Fred Graham
In the gallery window: Tāne and Tūpai
24 June – 27 July 2025
This sculpture represents the brothers Tāne and Tūpai, the youngest sons of Papatūānuku and Ranginui. His arm extended taut, Tāne uplifts the sky to let the light in. In his other hand he holds ngā kete o te wānanga, the baskets of knowledge retrieved from Te Tihi-o-Manono in the highest of the twelve heavens. Here they resemble an academic scroll. Tūpai holds the whatu-kura, hukātai and rehutai: stones of learning and knowledge, adorned with kōwhaiwhai.
Fred Graham is one of a generation of hugely influential Māori artists – Ralph Hotere, Cliff Whiting, Kāterina Mataira, Selwyn Wilson, Pauline Yearbury, Muru Walters and Arnold Manaaki Wilson among them – who brought their knowledge of pūrākau and tikanga based practices such as whakāiro into connection with Western abstraction and modernist forms. Many of these artists also worked for the Department of Education as art advisors through the1950s and 1960s, passing on their knowledge in the classroom. Speaking in a 2024 interview about his generation’s engagement with modernism, Graham reflects, “We started looking at art from a different angle. We started to evolve our own form of art...we [felt that we] should be expressing life as [as it is] the time we are living in, because in turn this becomes history.”
Tāne and Tūpai was commissioned by the University to mark the opening of the Cotton science building in 1975. Carved in kauri and tōtara, the stylised forms draw on an account Tāne and Tūpai found in S. Percy Smith’s The Lore of the Whare Wānanga (1913), which was given to the artist as a brief for the commission. Graham intended the work to stand high on its plinth so that we would have to lift our gaze to see it: standing on the ground and looking toward the sky. The positioning of this work in our window is one acknowledgement of the artist’s passing in May 2025. Moe mai rā, e te rangatira.

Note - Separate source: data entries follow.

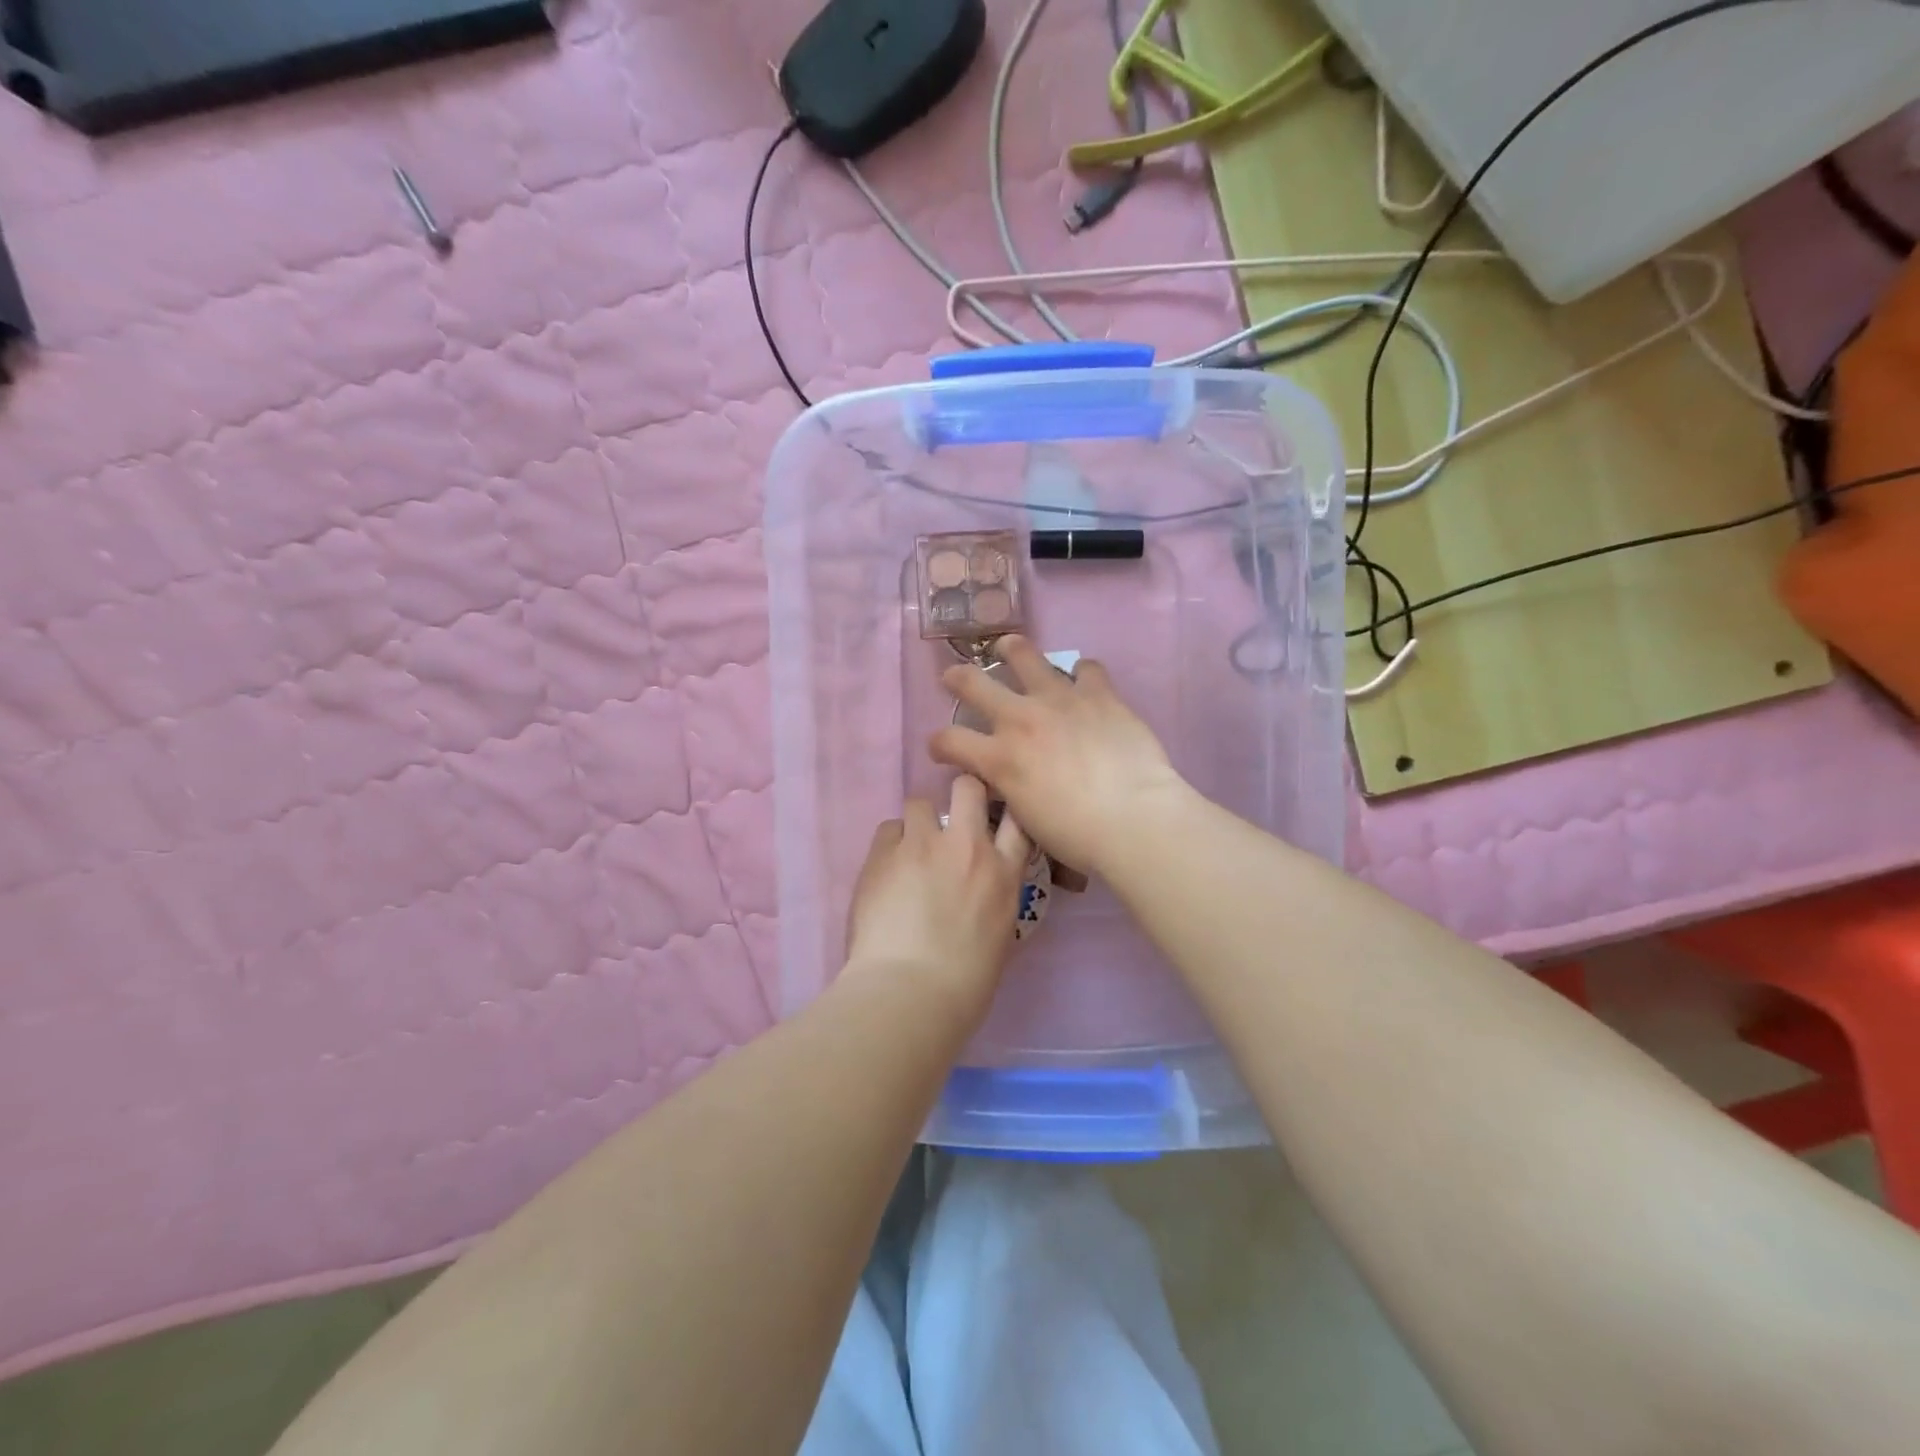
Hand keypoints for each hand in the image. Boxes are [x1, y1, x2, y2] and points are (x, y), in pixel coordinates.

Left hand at [843, 775, 1031, 1017]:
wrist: (910, 992)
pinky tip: (885, 871)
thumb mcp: (999, 936)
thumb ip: (993, 898)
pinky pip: (888, 829)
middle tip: (948, 823)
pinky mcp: (884, 853)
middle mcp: (967, 847)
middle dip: (960, 795)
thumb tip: (980, 888)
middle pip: (967, 788)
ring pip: (919, 802)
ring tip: (908, 853)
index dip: (1004, 809)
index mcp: (1003, 874)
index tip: (992, 817)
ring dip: (917, 824)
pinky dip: (889, 844)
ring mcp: (923, 845)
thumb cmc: (964, 984)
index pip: (1016, 818)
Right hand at [930, 636, 1189, 874]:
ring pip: (1024, 656)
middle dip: (957, 678)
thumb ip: (1010, 789)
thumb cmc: (1078, 836)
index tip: (941, 748)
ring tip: (1008, 648)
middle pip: (973, 683)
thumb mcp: (1026, 819)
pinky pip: (1086, 668)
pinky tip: (1083, 681)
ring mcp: (1060, 699)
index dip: (938, 743)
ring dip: (1011, 651)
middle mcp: (1021, 719)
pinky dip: (1081, 673)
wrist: (1134, 818)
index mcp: (999, 758)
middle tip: (953, 678)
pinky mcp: (1099, 693)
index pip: (949, 740)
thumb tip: (1007, 779)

Fred Graham (Ngāti Korokī Kahukura, Tainui) was born in Arapuni and grew up in Horahora, in the Waikato. He trained as a teacher at Ardmore and Dunedin Teachers College and worked as an arts advisor in Rotorua, Te Tai Tōkerau, and subsequently across Te Ika-a-Māui. Graham is one of the ‘class of 66’, who featured in the exhibition of modern Māori art organised by artists Paratene Matchitt and Cliff Whiting in Kirikiriroa Hamilton in 1966. His work was included in Te Waka Toi: Contemporary Māori Art which toured the United States in 1981. In 2017, Graham received Te Tohu mō Te Arikinui Dame Te Atairangikaahu Award at Te Waka Toi Awards; in 2018 he was the recipient of an Icon Award from the Arts Foundation and named an Officer of the New Zealand Order of Merit for his services to Māori art, and in 2024 he was one of five artists to be included in the Venice Biennale, alongside Sandy Adsett (Ngāti Pahauwera), Brett Graham (Ngāti Korokī Kahukura, Tainui); art collective Mataaho: Erena Baker, Sarah Hudson, Bridget Reweti, Terri Te Tau; and Selwyn Te Ngareatua Wilson (Ngāti Manu, Ngāti Hine). An exhibition of Graham’s work spanning the past 70 years, Toi Whakaata / Reflections, is currently on display at Christchurch Art Gallery Te Puna o Waiwhetū, until October 2025.